Janik: budżet nie został "rozpaprany"
Szef klubu parlamentarnego SLD Krzysztof Janik uważa, że brak poparcia w Sejmie dla ważnej poprawki do budżetu świadczy tylko o odpowiedzialności tych, którzy przeciwko niej głosowali.
Rząd przegrał głosowanie nad senacką poprawką dotyczącą dotacji do przewozów regionalnych PKP. Stało się tak za sprawą posłów z nowo utworzonego w Sejmie Federacyjnego Klubu Parlamentarnego. W jego skład weszli posłowie z Koła Partii Ludowo-Demokratycznej Romana Jagielińskiego, które zerwało dziś koalicję parlamentarną z SLD i Unią Pracy i zawiązało klub parlamentarny z Kołem Polskiej Racji Stanu, w którym skupieni są byli posłowie Samoobrony.

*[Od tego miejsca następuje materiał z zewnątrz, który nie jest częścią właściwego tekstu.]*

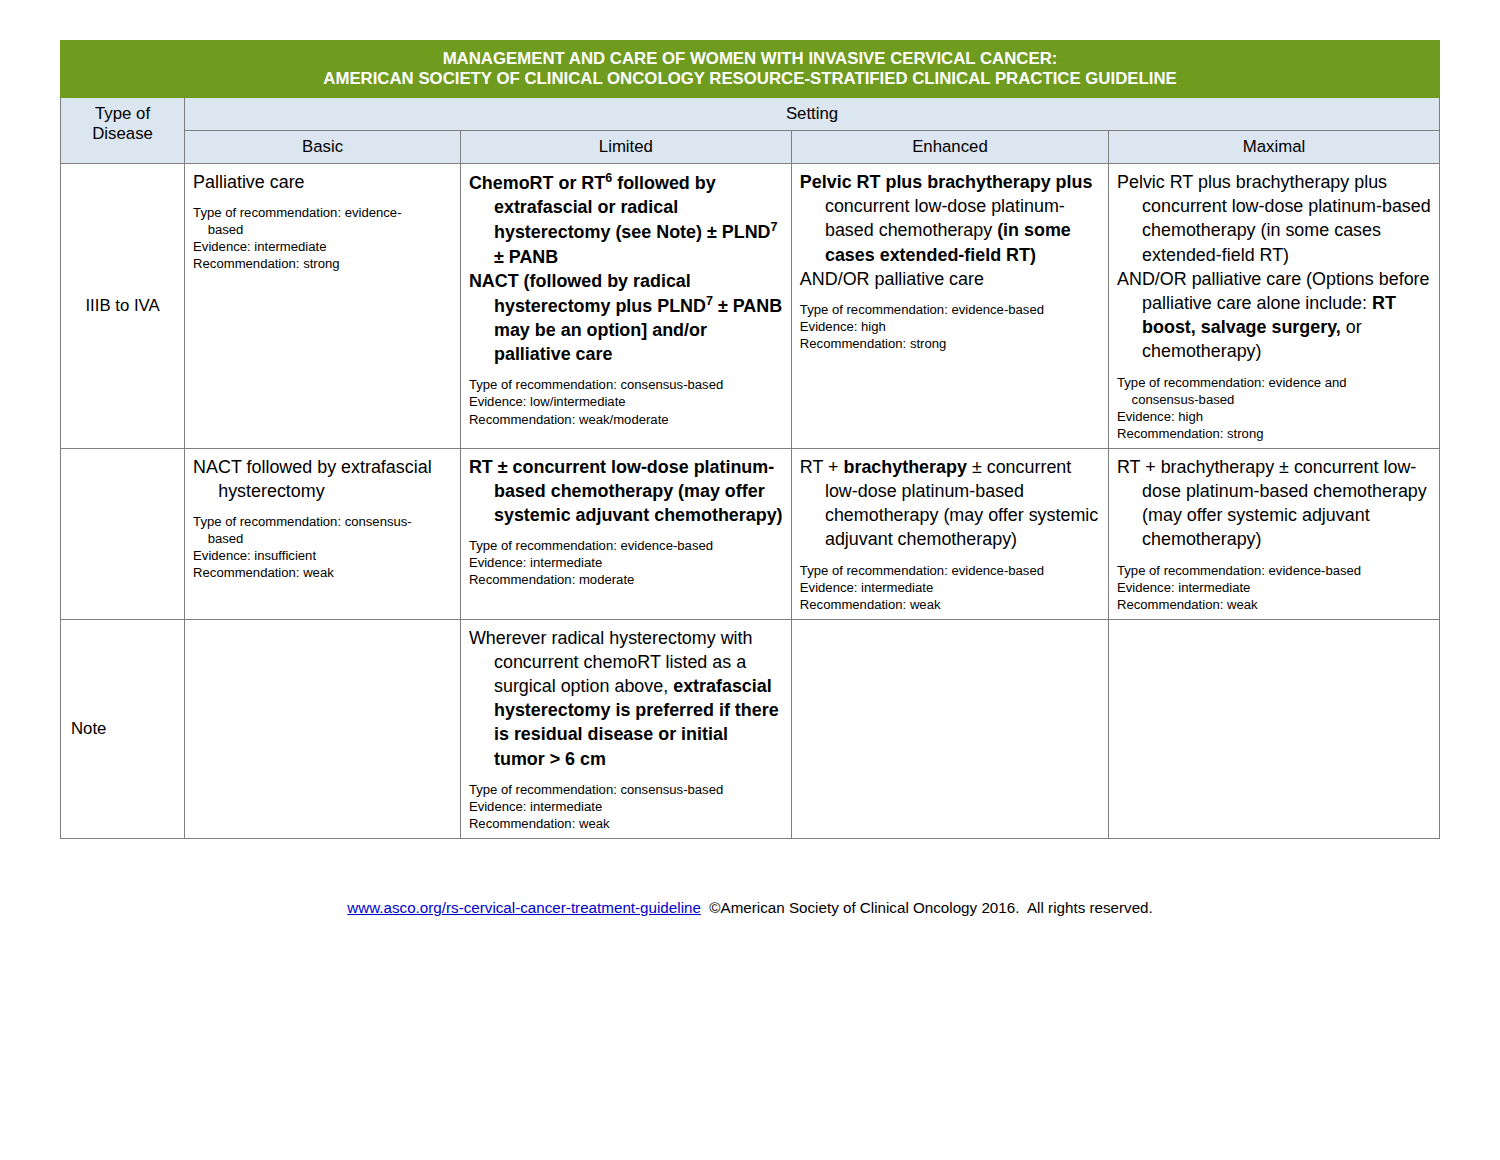| MANAGEMENT AND CARE OF WOMEN WITH INVASIVE CERVICAL CANCER: AMERICAN SOCIETY OF CLINICAL ONCOLOGY RESOURCE-STRATIFIED CLINICAL PRACTICE GUIDELINE |
| --- |
| Type of Disease | Setting |
| Basic | Limited | Enhanced | Maximal |
| IIIB to IVA | Palliative care Type of recommendation: evidence- based Evidence: intermediate Recommendation: strong | ChemoRT or RT 6 followed by extrafascial or radical hysterectomy (see Note) ± PLND 7 ± PANB NACT (followed by radical hysterectomy plus PLND 7 ± PANB may be an option] and/or palliative care Type of recommendation: consensus-based Evidence: low/intermediate Recommendation: weak/moderate | Pelvic RT plus brachytherapy plus concurrent low-dose platinum-based chemotherapy (in some cases extended-field RT) AND/OR palliative care Type of recommendation: evidence-based Evidence: high Recommendation: strong | Pelvic RT plus brachytherapy plus concurrent low-dose platinum-based chemotherapy (in some cases extended-field RT) AND/OR palliative care (Options before palliative care alone include: RT boost, salvage surgery, or chemotherapy) Type of recommendation: evidence and consensus-based Evidence: high Recommendation: strong |
| | NACT followed by extrafascial hysterectomy Type of recommendation: consensus- based Evidence: insufficient Recommendation: weak | RT ± concurrent low-dose platinum-based chemotherapy (may offer systemic adjuvant chemotherapy) Type of recommendation: evidence-based Evidence: intermediate Recommendation: moderate | RT + brachytherapy ± concurrent low-dose platinum-based chemotherapy (may offer systemic adjuvant chemotherapy) Type of recommendation: evidence-based Evidence: intermediate Recommendation: weak | RT + brachytherapy ± concurrent low-dose platinum-based chemotherapy (may offer systemic adjuvant chemotherapy) Type of recommendation: evidence-based Evidence: intermediate Recommendation: weak |
| Note | | Wherever radical hysterectomy with concurrent chemoRT listed as a surgical option above, extrafascial hysterectomy is preferred if there is residual disease or initial tumor > 6 cm Type of recommendation: consensus-based Evidence: intermediate Recommendation: weak | | |
www.asco.org/rs-cervical-cancer-treatment-guideline ©American Society of Clinical Oncology 2016. All rights reserved.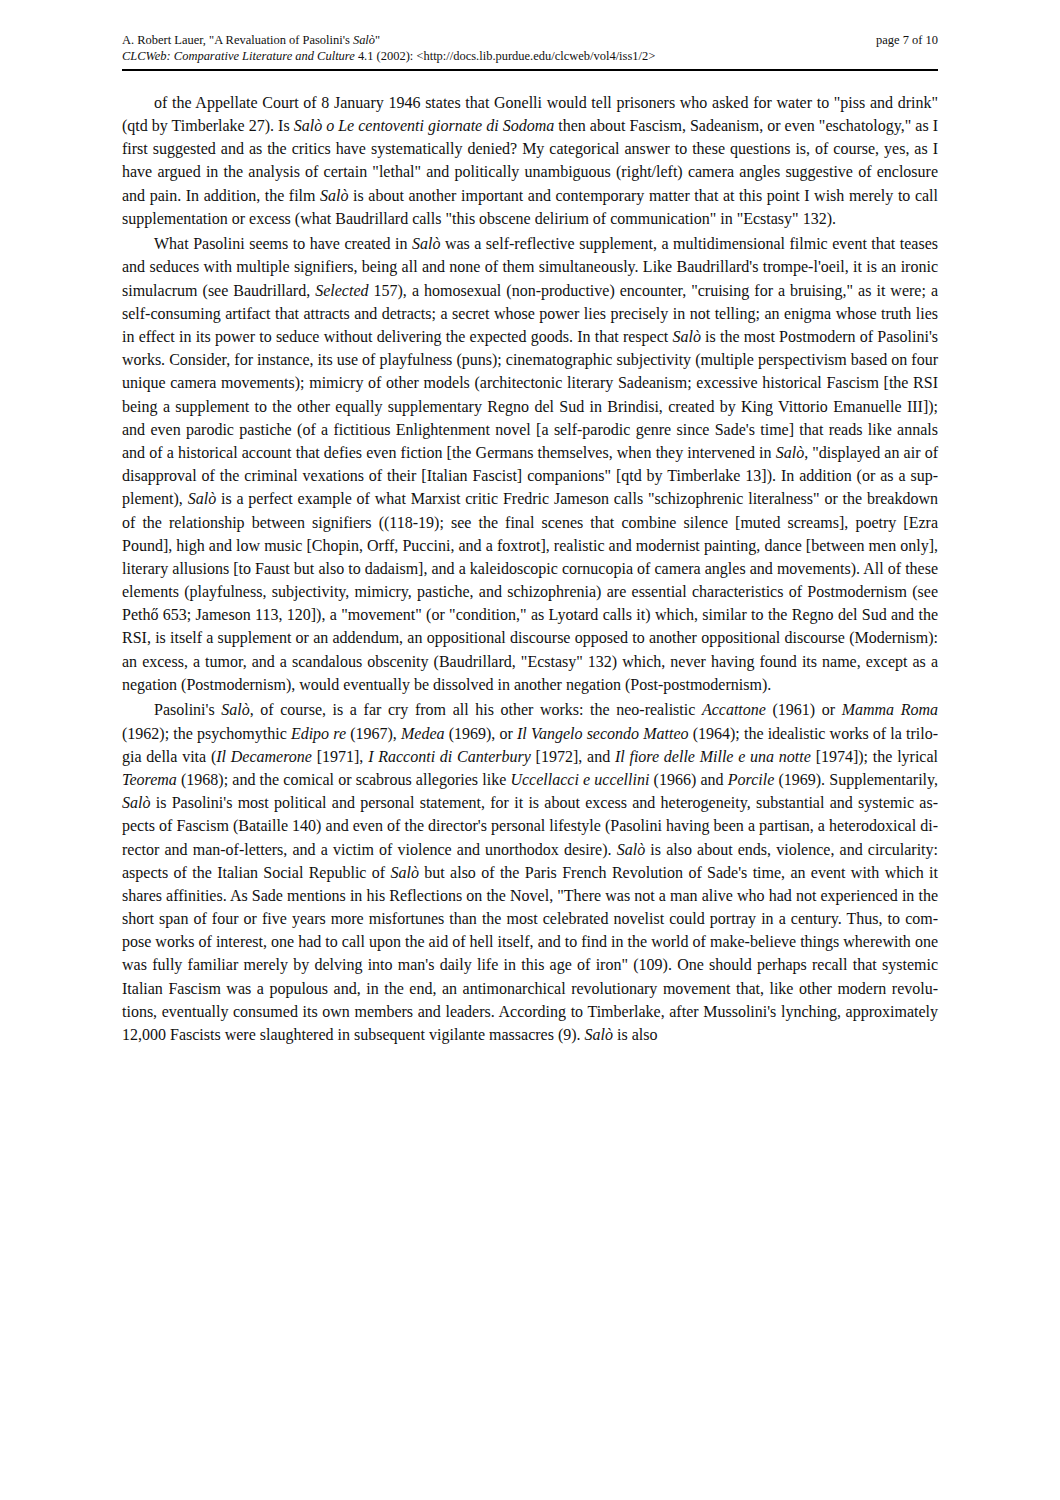A. Robert Lauer, "A Revaluation of Pasolini's Salò" page 7 of 10
CLCWeb: Comparative Literature and Culture 4.1 (2002): <http://docs.lib.purdue.edu/clcweb/vol4/iss1/2>
of the Appellate Court of 8 January 1946 states that Gonelli would tell prisoners who asked for water to "piss and drink" (qtd by Timberlake 27). Is Salò o Le centoventi giornate di Sodoma then about Fascism, Sadeanism, or even "eschatology," as I first suggested and as the critics have systematically denied? My categorical answer to these questions is, of course, yes, as I have argued in the analysis of certain "lethal" and politically unambiguous (right/left) camera angles suggestive of enclosure and pain. In addition, the film Salò is about another important and contemporary matter that at this point I wish merely to call supplementation or excess (what Baudrillard calls "this obscene delirium of communication" in "Ecstasy" 132).
What Pasolini seems to have created in Salò was a self-reflective supplement, a multidimensional filmic event that teases and seduces with multiple signifiers, being all and none of them simultaneously. Like Baudrillard's trompe-l'oeil, it is an ironic simulacrum (see Baudrillard, Selected 157), a homosexual (non-productive) encounter, "cruising for a bruising," as it were; a self-consuming artifact that attracts and detracts; a secret whose power lies precisely in not telling; an enigma whose truth lies in effect in its power to seduce without delivering the expected goods. In that respect Salò is the most Postmodern of Pasolini's works. Consider, for instance, its use of playfulness (puns); cinematographic subjectivity (multiple perspectivism based on four unique camera movements); mimicry of other models (architectonic literary Sadeanism; excessive historical Fascism [the RSI being a supplement to the other equally supplementary Regno del Sud in Brindisi, created by King Vittorio Emanuelle III]); and even parodic pastiche (of a fictitious Enlightenment novel [a self-parodic genre since Sade's time] that reads like annals and of a historical account that defies even fiction [the Germans themselves, when they intervened in Salò, "displayed an air of disapproval of the criminal vexations of their [Italian Fascist] companions" [qtd by Timberlake 13]). In addition (or as a supplement), Salò is a perfect example of what Marxist critic Fredric Jameson calls "schizophrenic literalness" or the breakdown of the relationship between signifiers ((118-19); see the final scenes that combine silence [muted screams], poetry [Ezra Pound], high and low music [Chopin, Orff, Puccini, and a foxtrot], realistic and modernist painting, dance [between men only], literary allusions [to Faust but also to dadaism], and a kaleidoscopic cornucopia of camera angles and movements). All of these elements (playfulness, subjectivity, mimicry, pastiche, and schizophrenia) are essential characteristics of Postmodernism (see Pethő 653; Jameson 113, 120]), a "movement" (or "condition," as Lyotard calls it) which, similar to the Regno del Sud and the RSI, is itself a supplement or an addendum, an oppositional discourse opposed to another oppositional discourse (Modernism): an excess, a tumor, and a scandalous obscenity (Baudrillard, "Ecstasy" 132) which, never having found its name, except as a negation (Postmodernism), would eventually be dissolved in another negation (Post-postmodernism).
Pasolini's Salò, of course, is a far cry from all his other works: the neo-realistic Accattone (1961) or Mamma Roma (1962); the psychomythic Edipo re (1967), Medea (1969), or Il Vangelo secondo Matteo (1964); the idealistic works of la trilogia della vita (Il Decamerone [1971], I Racconti di Canterbury [1972], and Il fiore delle Mille e una notte [1974]); the lyrical Teorema (1968); and the comical or scabrous allegories like Uccellacci e uccellini (1966) and Porcile (1969). Supplementarily, Salò is Pasolini's most political and personal statement, for it is about excess and heterogeneity, substantial and systemic aspects of Fascism (Bataille 140) and even of the director's personal lifestyle (Pasolini having been a partisan, a heterodoxical director and man-of-letters, and a victim of violence and unorthodox desire). Salò is also about ends, violence, and circularity: aspects of the Italian Social Republic of Salò but also of the Paris French Revolution of Sade's time, an event with which it shares affinities. As Sade mentions in his Reflections on the Novel, "There was not a man alive who had not experienced in the short span of four or five years more misfortunes than the most celebrated novelist could portray in a century. Thus, to compose works of interest, one had to call upon the aid of hell itself, and to find in the world of make-believe things wherewith one was fully familiar merely by delving into man's daily life in this age of iron" (109). One should perhaps recall that systemic Italian Fascism was a populous and, in the end, an antimonarchical revolutionary movement that, like other modern revolutions, eventually consumed its own members and leaders. According to Timberlake, after Mussolini's lynching, approximately 12,000 Fascists were slaughtered in subsequent vigilante massacres (9). Salò is also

Krzysztof Janik poproszony przez dziennikarzy o komentarz powiedział, że jaka jest sytuacja, wszyscy widzą. Podkreślił, że budżet państwa został zepsuty, ale na szczęście - jak sie wyraził - "nie rozpaprany". Dodał, że rząd spróbuje dać sobie z tym radę. Janik zaznaczył jednak, że budżet został przyjęty. Dodał, że teraz ważne jest pytanie, jak w głosowaniach znacznie trudniejszych jak dzisiejszy budżet zachowają się partie, które szczycą się odpowiedzialnością za państwo.
Dziennikarze pytali, czy nie stoi pod znakiem zapytania przyjęcie planu wicepremiera Hausnera. "Nie wiem, to są spekulacje, odpowiem na nie za kilka dni" - powiedział Janik. Zapytany, czy SLD będzie pertraktować z Romanem Jagielińskim, który nie wyklucza współpracy - Krzysztof Janik odpowiedział po krótkim zastanowieniu: "Niech czeka".